Маркантонио, несомненно, отвел Леонардо в анатомическом театре самое почетное место. Пока помощники потрошили труп, а профессор показывал отдельные его части студентам, Леонардо быстро набрасывал эскизы. Среди учеников делла Торре был и юный Паоло Джиовио. То, что он написал об анатомической работе Леонардо, несомненно, было связано с личными воспоминаниями:
«Он предавался нечеловечески тяжелой и отвратительной работе в анатомических школах, рассекая трупы преступников, чтобы проследить пути природы и по расположению нервов и позвонков воспроизводить различные сгибы и напряжения членов. Он изобразил в таблицах каждую тончайшую частицу, не исключая мельчайших жилок и внутренней ткани костей, с величайшею точностью».
Вскрытия, проводимые в «медицинских школах», – вот что более всего занимало Леонардо в Павии. В 1508 году он написал, что выполнил «более десяти» вскрытий человеческого тела. Девятью годами позже в разговоре с кардиналом Луиджи Арагонским он упоминает уже о тридцати вскрытиях. Исходя из этого, можно сказать, что между 1508 и 1517 годами он вскрыл двадцать человеческих тел. Некоторые вскрытия могли происходить в «школах» Павии, некоторые – в Риме, где Леонардо работал «в больнице».
Большая часть работ делла Торре не дошла до наших дней, но в сохранившихся фрагментах мы находим яростные слова в адрес abbreviatori, то есть тех, кто просто описывает знания, полученные другими людьми, в удобочитаемой форме. Главной мишенью делла Торре был некто Мундинус (Мондино де Лиуцци), книга которого вышла в Павии в 1478 году. Леонардо пару раз цитирует этого автора в своих рукописях.
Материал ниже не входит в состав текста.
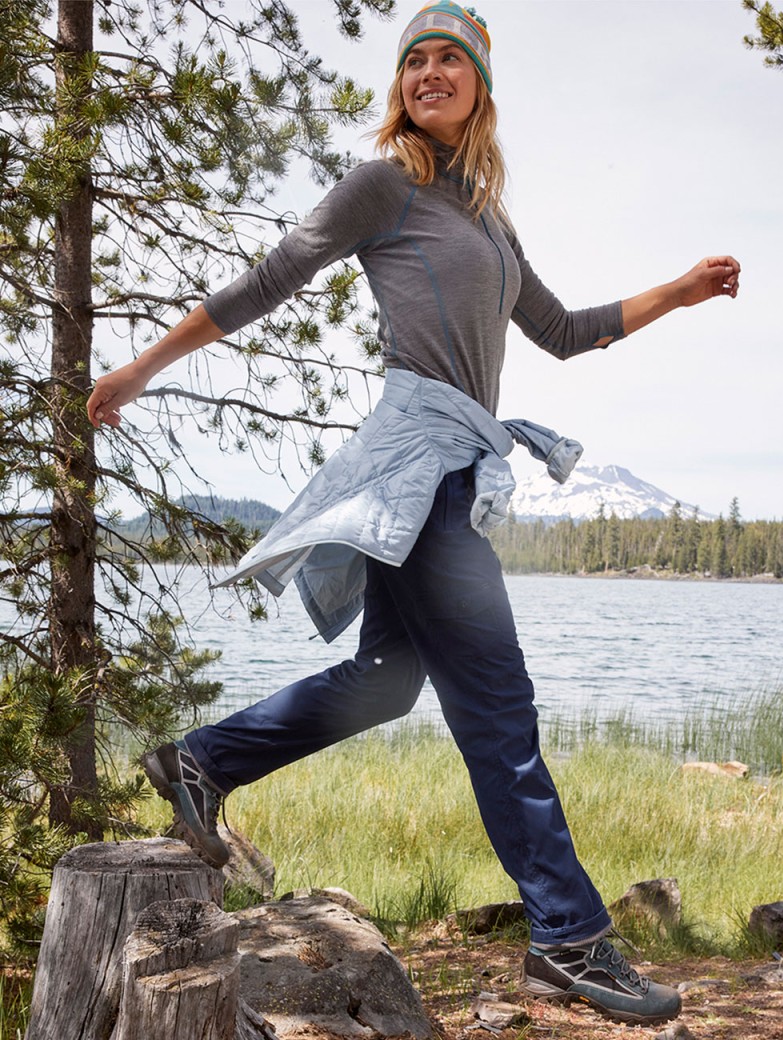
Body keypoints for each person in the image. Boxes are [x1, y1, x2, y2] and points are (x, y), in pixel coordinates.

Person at [87, 1, 739, 1027]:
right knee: (498, 707)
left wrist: (681, 291)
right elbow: (273, 276)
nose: (429, 72)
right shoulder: (383, 183)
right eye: (414, 61)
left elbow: (563, 332)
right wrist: (139, 367)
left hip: (450, 466)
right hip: (416, 468)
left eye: (450, 60)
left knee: (387, 681)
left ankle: (201, 758)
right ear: (400, 87)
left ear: (479, 85)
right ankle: (569, 937)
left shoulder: (485, 216)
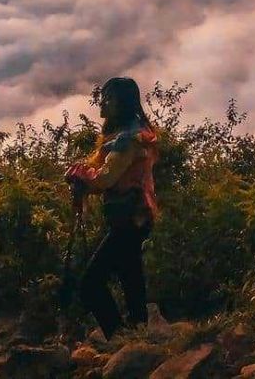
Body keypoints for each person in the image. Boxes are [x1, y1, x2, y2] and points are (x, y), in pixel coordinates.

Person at [65, 77, 159, 339]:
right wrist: (85, 171)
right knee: (130, 272)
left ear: (122, 103)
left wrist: (81, 177)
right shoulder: (127, 135)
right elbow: (103, 168)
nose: (103, 102)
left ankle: (118, 337)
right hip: (135, 216)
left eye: (109, 98)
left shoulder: (127, 140)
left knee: (90, 284)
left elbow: (106, 178)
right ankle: (139, 332)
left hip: (129, 217)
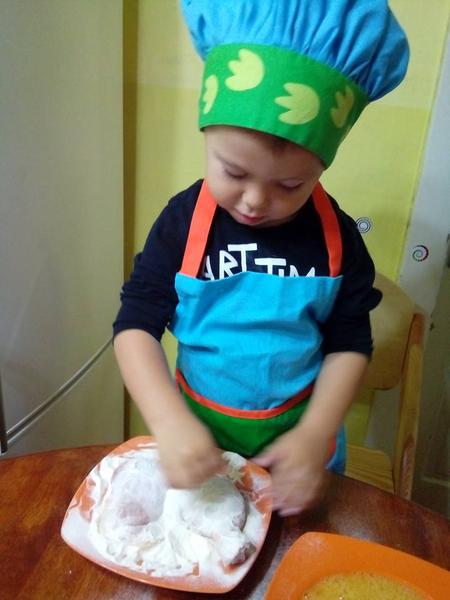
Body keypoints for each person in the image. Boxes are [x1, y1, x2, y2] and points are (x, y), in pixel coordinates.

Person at [113, 0, 409, 516]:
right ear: (207, 137)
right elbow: (135, 326)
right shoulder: (183, 223)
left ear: (319, 169)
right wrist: (168, 420)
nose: (254, 201)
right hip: (201, 444)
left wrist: (315, 434)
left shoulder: (337, 239)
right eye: (233, 172)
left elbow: (349, 344)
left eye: (289, 185)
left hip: (298, 455)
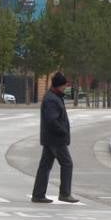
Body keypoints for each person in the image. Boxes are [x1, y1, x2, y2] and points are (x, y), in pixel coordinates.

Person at [32, 72, 78, 203]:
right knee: (67, 164)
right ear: (58, 86)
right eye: (64, 86)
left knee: (45, 166)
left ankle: (38, 194)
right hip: (55, 139)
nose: (65, 88)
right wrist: (62, 131)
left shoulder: (53, 96)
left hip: (50, 138)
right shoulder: (52, 99)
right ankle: (64, 193)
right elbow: (52, 120)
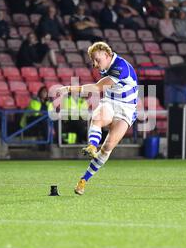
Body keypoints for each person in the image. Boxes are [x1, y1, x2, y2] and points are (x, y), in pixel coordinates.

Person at [56, 42, 138, 195]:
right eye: (92, 60)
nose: (94, 64)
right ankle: (92, 146)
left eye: (97, 60)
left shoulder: (120, 67)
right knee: (98, 118)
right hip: (110, 102)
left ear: (107, 55)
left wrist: (68, 89)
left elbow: (97, 88)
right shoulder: (106, 65)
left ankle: (84, 180)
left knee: (107, 148)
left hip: (127, 109)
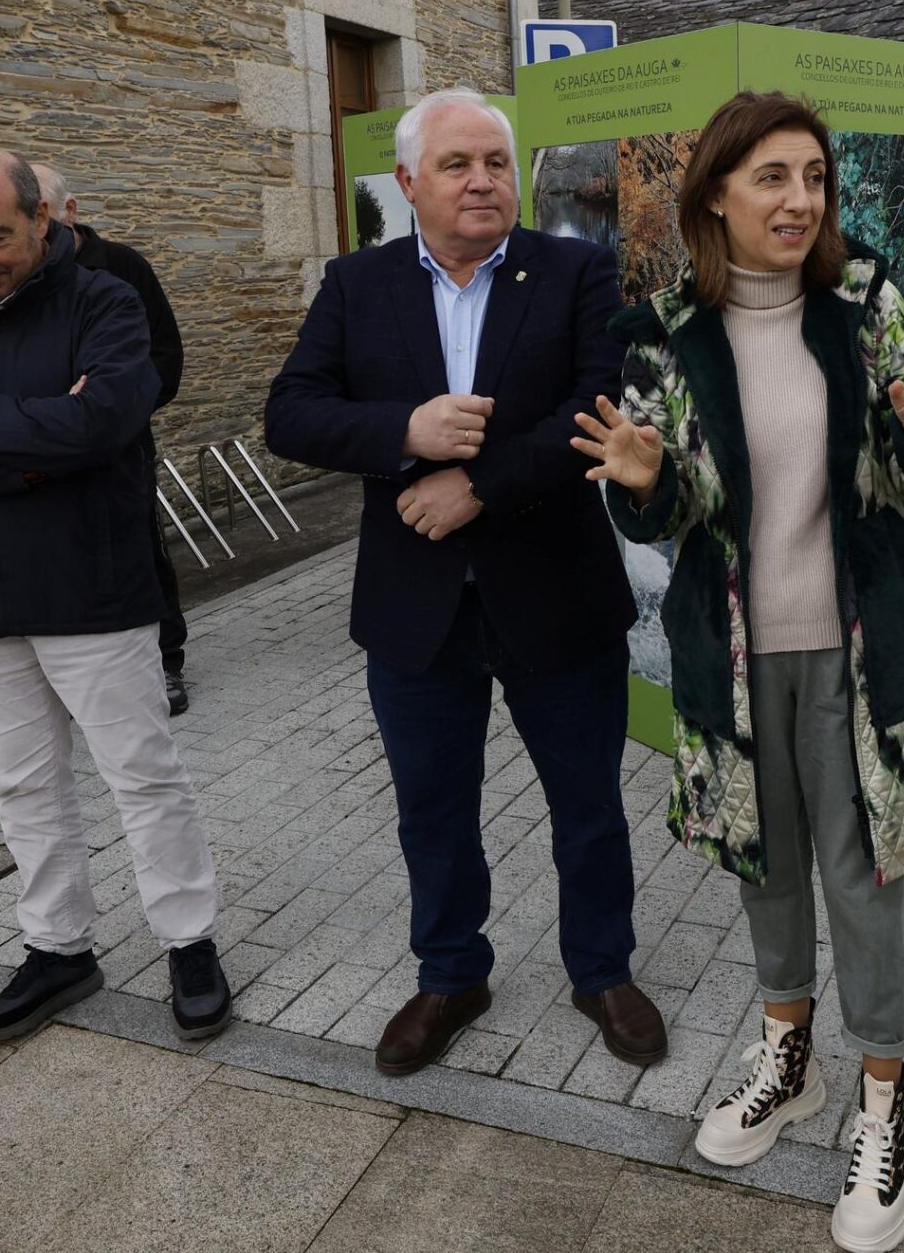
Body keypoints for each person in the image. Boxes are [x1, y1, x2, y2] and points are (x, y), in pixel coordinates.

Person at [574, 91, 904, 1253]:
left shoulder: (864, 306)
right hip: (733, 660)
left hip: (861, 653)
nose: (799, 200)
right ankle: (786, 1058)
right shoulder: (660, 332)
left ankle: (886, 1109)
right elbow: (661, 515)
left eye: (813, 178)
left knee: (866, 879)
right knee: (766, 867)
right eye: (771, 179)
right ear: (714, 197)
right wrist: (642, 482)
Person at [265, 87, 666, 1077]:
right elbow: (291, 414)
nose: (481, 179)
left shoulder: (574, 269)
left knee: (588, 804)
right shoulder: (356, 286)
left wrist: (474, 486)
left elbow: (597, 409)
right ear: (408, 183)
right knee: (432, 808)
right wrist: (402, 431)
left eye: (495, 161)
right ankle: (450, 973)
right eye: (456, 164)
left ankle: (601, 970)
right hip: (416, 607)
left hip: (554, 592)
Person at [0, 147, 231, 1045]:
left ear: (43, 220)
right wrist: (33, 456)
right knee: (22, 785)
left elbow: (102, 422)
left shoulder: (105, 299)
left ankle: (190, 940)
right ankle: (58, 945)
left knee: (142, 777)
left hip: (92, 588)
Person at [30, 164, 190, 714]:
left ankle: (167, 661)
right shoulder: (15, 276)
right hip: (37, 448)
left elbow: (164, 359)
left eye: (40, 214)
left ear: (67, 212)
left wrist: (111, 409)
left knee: (138, 547)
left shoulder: (122, 268)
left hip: (119, 446)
[835] Делла Торре призывает вернуться к оригинальным работам Галена, которого Мундинус перефразировал. Написанное делла Торре перекликается с аналогичными высказываниями самого Леонардо. На полях листа, посвященного работе сердца, Леонардо записал: «Составь речь, необходимую для порицания ученых, препятствующих анатомии и сокращающих таковую». А на обороте того же листа он пишет: «Не сокращающими, но на забвение обрекающими должно именовать тех, кто сокращает такие творения, как эти». «Порицает» лжеученых Леонардо и на другом анатомическом листе:
«Сократители трудов наносят оскорбление знанию и любви, ибо любовь к какой-нибудь вещи есть младенец этого знания, и любовь тем пламеннее, чем достовернее знание, и эта достоверность рождается от целостного знания всех тех частей, которые, будучи соединены вместе, составляют целое той вещи, которая должна быть любима. Какое значение имеет для того, кто, дабы сократить части таких вещей, о которых он заявляет, что даст о них целостное познание, оставляет без внимания большую часть тех вещей, из которых составлено целое? Правда, что нетерпение, мать глупости, именно и хвалит краткость, как будто нам не было бы достаточно жизни для получения цельного познания об одной-единственной частности, каковою является человеческое тело».